AUFGABEN:
a - Fassen Sie den Textauszug in zwei Sätzen zusammen.
b - Beantworten Sie anhand des Textauszugs kurz folgende Fragen:
(i) Was bringt laut dem einleitenden Absatz Entspannung und mehr Freude ins Familienleben?
(ii) Wovon hängt nach Cordula Nussbaum ab, wie wenig man planen kann?
(iii) Wo lässt sich ein Selbstcheck zum eigenen Typ machen?

UNTERNEHMEN FAMILIE: Gut gemanagt!
Viele Familien ächzen und stöhnen unter der Last der Anforderungen, die an sie gestellt werden. Wenn dann auch noch Unvorhergesehenes passiert, bricht das Chaos aus. Weniger Perfektionismus, reduzierte Termine und mehr Nähe im Alltag bringen Entspannung und mehr Freude im Familienleben.
Chaotische Menschen haben’s schwerer im Leben? Kriegen den komplexen Familienalltag nicht so gut auf die Reihe wie ihre bestens organisierten Zeitgenossen? Good news für Chaoten: Gerade weil sie es nicht immer so genau nehmen, sind sie häufig auch flexibler und spontaner und können mit Unvorhergesehenem besser umgehen.
Im Familienleben hat das Vorteile. Da stehen Überraschungen nämlich an der Tagesordnung: Das Kind wird krank, wenn Mama ein wichtiges Meeting hat. Die Waschmaschine gibt im ungünstigsten Moment den Geist auf. Die neu gekauften Winterstiefel sind zu klein geworden, bevor es den ersten Schnee gibt. Ob chaotisch oder gut organisiert: So etwas stresst. Dass das Familienleben nicht wirklich planbar ist, sei für Familien sogar einer der größten Stressfaktoren überhaupt, sagt Autorin und Coach Cordula Nussbaum. „Man glaubt, wenn alles top organisiert ist, ist das Leben komplett stressfrei. Nur: Je kleiner die Kinder, desto weniger kann man planen.“ Letztendlich, so Nussbaum, müsse jeder die für ihn passende Form finden, die vielen Anforderungen, die das Familienleben mit sich bringt, zu meistern. „Der Systematiker hat alles gern durchgeplant. Ihm tut ein Familienkalender gut, in dem alle Routinen drinnen stehen. Den Chaoten würde so etwas noch mehr stressen. Der wird nur die Eckpunkte fixieren, damit er nicht komplett überrollt wird.“
Wer sich nicht sicher ist, welcher Typ er ist, kann auf der Webseite von Cordula Nussbaum einen Selbstcheck machen. (www.kreative-chaoten.com/selbstchecks)

VORLIEGENDE EINTRÄGE:
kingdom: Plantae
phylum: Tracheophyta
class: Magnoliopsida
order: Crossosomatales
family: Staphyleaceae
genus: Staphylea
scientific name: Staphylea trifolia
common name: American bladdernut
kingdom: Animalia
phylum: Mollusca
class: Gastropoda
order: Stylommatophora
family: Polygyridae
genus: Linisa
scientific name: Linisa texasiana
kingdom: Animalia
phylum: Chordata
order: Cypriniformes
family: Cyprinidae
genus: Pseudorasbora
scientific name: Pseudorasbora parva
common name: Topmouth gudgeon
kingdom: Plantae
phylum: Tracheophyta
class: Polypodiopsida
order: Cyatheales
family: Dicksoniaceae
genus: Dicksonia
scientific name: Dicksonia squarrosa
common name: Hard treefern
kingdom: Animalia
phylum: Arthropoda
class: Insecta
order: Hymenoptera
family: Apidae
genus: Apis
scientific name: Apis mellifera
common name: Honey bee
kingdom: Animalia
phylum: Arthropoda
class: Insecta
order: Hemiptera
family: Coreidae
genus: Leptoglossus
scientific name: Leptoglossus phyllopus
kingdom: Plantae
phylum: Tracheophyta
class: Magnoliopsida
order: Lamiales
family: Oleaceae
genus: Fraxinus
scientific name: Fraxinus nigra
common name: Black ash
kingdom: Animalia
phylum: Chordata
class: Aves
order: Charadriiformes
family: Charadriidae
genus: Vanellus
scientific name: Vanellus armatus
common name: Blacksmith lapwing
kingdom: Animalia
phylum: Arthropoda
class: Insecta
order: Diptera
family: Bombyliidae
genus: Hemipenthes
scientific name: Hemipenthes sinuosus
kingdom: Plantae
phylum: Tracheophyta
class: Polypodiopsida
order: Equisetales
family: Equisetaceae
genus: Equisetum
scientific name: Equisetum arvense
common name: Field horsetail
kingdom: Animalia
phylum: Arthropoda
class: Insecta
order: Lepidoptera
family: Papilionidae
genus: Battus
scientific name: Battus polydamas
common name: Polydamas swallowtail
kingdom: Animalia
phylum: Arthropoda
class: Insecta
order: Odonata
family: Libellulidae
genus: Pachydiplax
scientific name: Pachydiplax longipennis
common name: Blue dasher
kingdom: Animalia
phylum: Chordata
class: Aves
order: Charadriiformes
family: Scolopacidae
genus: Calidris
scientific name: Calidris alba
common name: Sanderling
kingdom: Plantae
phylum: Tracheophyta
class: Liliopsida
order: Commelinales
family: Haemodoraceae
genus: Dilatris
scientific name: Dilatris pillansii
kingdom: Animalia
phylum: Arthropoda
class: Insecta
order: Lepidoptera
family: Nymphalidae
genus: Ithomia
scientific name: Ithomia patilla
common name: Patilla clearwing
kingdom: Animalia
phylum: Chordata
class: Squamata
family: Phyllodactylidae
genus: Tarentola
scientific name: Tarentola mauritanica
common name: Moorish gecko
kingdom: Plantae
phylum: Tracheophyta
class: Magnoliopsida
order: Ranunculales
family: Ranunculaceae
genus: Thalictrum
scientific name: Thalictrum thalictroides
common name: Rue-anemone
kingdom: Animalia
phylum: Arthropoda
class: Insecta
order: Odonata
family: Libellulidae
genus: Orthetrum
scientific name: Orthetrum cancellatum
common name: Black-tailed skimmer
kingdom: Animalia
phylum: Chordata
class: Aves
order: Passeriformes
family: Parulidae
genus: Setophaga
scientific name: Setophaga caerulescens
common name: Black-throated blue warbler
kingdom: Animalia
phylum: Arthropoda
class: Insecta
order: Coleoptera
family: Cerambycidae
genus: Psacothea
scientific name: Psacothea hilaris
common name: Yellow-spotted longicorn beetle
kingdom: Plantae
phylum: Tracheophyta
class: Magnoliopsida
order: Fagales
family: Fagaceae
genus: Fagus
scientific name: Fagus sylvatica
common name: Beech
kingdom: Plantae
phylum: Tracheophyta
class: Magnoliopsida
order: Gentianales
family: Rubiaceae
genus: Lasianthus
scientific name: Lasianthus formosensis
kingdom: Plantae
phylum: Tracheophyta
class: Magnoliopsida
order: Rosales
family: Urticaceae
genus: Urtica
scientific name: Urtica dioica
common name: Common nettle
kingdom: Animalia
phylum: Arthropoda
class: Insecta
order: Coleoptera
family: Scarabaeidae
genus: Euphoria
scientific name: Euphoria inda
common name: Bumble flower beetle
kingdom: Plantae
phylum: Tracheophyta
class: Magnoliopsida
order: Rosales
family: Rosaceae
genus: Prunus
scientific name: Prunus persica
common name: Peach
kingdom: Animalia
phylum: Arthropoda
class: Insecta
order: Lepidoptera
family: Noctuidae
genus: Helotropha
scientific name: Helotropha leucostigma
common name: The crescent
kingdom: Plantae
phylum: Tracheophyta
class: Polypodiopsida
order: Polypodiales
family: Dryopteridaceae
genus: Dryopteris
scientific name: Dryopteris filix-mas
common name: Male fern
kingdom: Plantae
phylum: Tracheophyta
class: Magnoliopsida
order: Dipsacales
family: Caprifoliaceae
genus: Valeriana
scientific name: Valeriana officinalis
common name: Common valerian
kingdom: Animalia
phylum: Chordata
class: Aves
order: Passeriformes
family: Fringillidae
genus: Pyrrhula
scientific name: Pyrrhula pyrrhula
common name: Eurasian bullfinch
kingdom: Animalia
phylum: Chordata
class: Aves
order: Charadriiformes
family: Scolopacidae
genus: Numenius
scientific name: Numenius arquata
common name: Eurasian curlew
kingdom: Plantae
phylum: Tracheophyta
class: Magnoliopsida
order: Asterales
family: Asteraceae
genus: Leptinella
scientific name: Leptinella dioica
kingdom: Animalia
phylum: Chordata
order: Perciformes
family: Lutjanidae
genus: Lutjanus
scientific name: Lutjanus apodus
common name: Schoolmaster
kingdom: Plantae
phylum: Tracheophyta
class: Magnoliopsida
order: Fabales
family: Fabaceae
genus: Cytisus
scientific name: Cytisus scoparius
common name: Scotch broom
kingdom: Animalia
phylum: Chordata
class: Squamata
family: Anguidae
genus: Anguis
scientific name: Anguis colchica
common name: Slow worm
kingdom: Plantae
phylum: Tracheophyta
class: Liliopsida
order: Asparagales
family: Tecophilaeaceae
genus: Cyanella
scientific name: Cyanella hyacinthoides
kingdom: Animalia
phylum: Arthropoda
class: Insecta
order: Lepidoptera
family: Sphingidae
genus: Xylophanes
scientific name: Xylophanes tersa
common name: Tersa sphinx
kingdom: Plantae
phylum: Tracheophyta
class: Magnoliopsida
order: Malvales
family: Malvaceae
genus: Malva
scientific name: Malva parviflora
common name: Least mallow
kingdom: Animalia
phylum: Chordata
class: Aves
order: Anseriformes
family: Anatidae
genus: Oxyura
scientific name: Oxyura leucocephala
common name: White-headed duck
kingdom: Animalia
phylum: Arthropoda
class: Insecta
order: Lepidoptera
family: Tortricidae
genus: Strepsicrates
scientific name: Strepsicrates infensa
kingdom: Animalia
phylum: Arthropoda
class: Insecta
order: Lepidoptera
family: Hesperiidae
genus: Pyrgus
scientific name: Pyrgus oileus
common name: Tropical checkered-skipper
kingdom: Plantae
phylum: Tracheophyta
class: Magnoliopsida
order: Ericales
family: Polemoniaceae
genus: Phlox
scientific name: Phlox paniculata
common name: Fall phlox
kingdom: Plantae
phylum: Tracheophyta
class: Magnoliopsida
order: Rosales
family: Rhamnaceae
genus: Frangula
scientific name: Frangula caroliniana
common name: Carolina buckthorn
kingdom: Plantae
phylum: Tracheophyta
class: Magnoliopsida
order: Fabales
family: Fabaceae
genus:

ANTWORTEN IN REIHENFOLGE:
a - Viele Familien leiden unter der Last der Anforderungen, doch chaotische Menschen sind oft flexibler und spontaner und können mit Unvorhergesehenem besser umgehen. Laut Cordula Nussbaum ist die fehlende Planbarkeit des Familienlebens einer der größten Stressfaktoren, und jeder muss die für ihn passende Form finden, etwa einen Familienkalender für den Systematiker oder nur feste Eckpunkte für den Chaoten.

b -
(i) Weniger Perfektionismus, reduzierte Termine und mehr Nähe im Alltag.
(ii) Vom Alter der Kinder: Je kleiner die Kinder, desto weniger kann man planen.
(iii) Auf der Webseite von Cordula Nussbaum (www.kreative-chaoten.com/selbstchecks).